### Problem
Please turn all of the records below into a numbered list with one line per item, leaving out the blank lines and the pictures.

### Record set
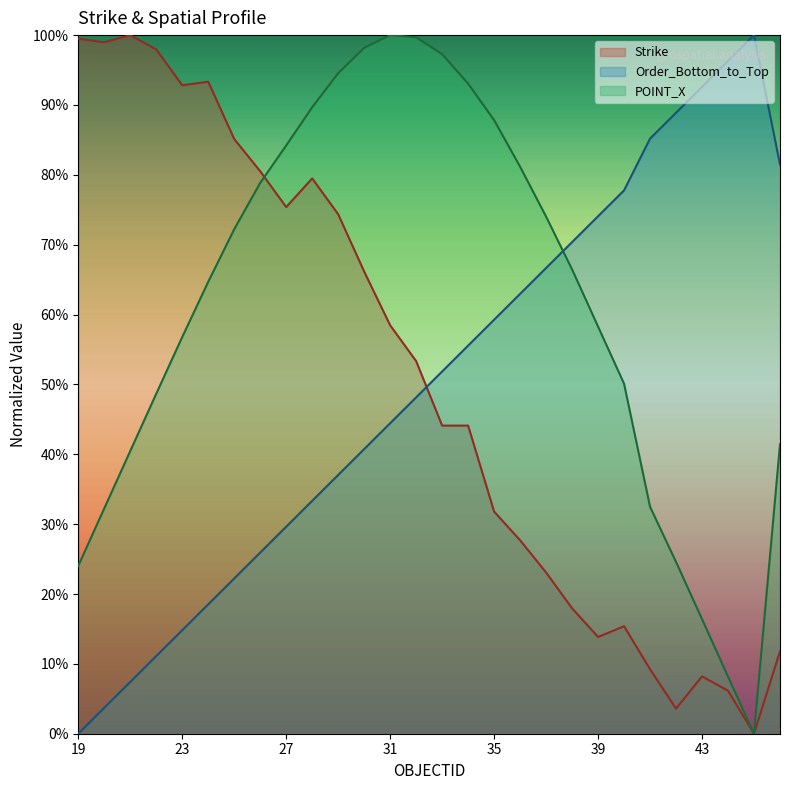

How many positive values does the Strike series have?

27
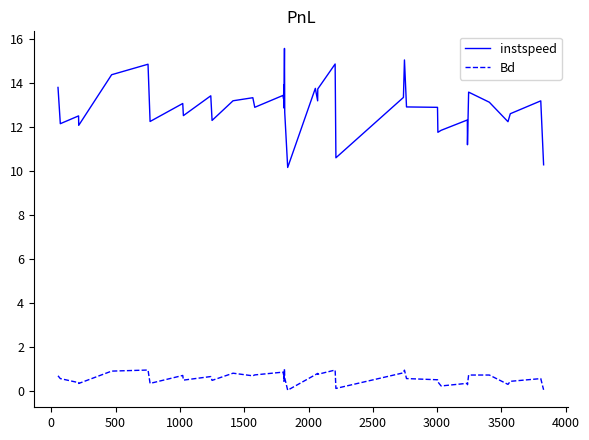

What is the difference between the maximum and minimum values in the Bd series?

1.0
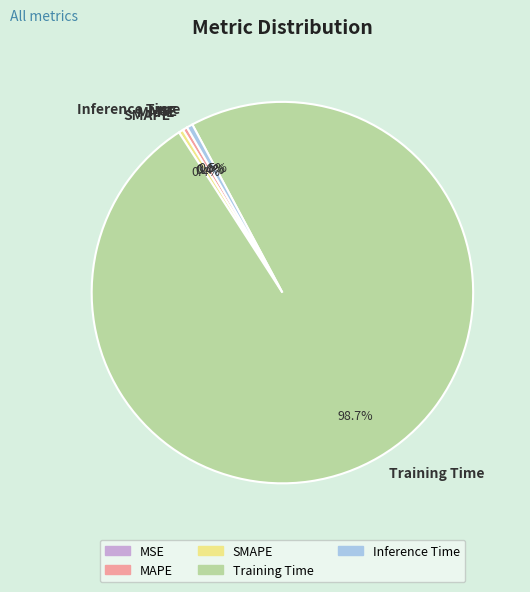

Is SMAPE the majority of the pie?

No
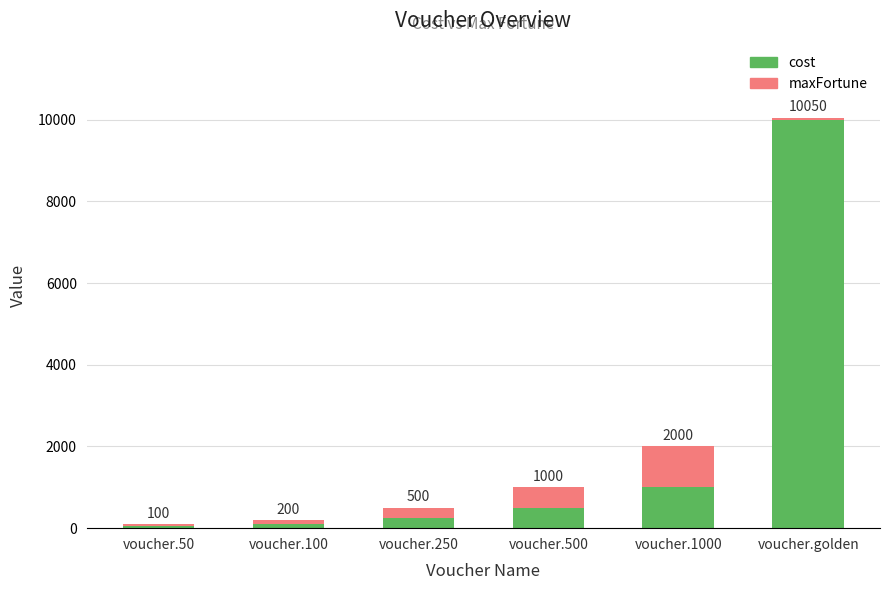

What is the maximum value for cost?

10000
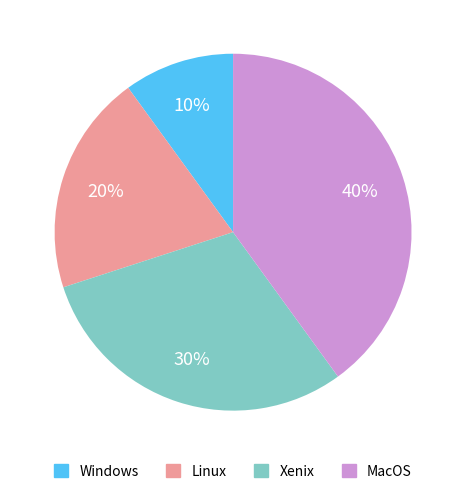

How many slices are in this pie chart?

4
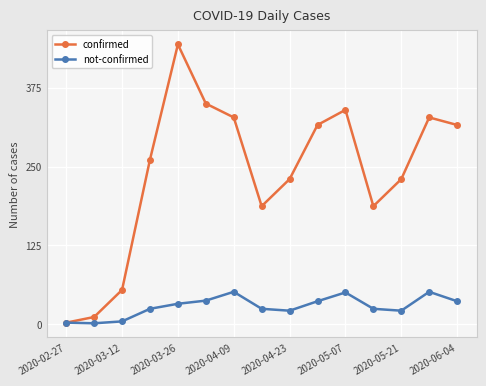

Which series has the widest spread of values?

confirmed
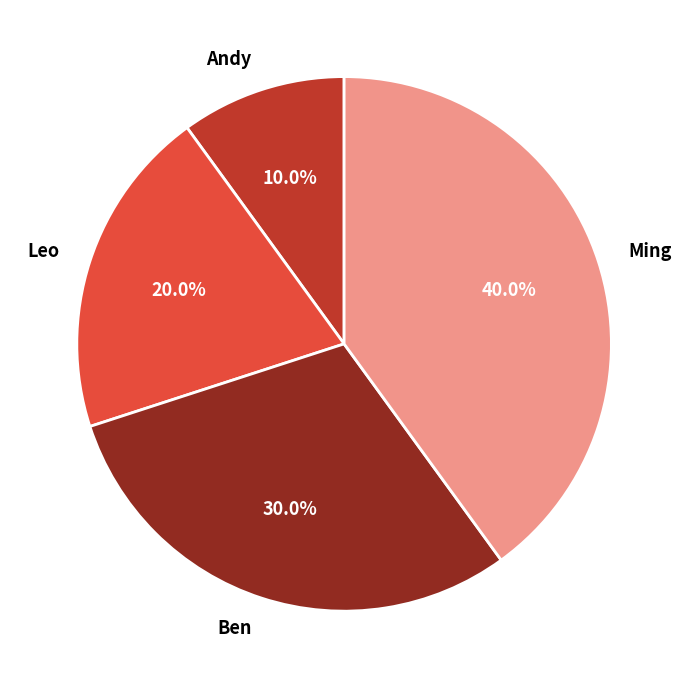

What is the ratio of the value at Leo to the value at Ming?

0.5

### Problem solution
1. How many positive values does the Strike series have?
2. 27
3. What is the difference between the maximum and minimum values in the Bd series?
4. 1.0
5. Is SMAPE the majority of the pie?
6. No
7. What is the maximum value for cost?
8. 10000
9. How many slices are in this pie chart?
10. 4
11. Which series has the widest spread of values?
12. confirmed
13. What is the ratio of the value at Leo to the value at Ming?
14. 0.5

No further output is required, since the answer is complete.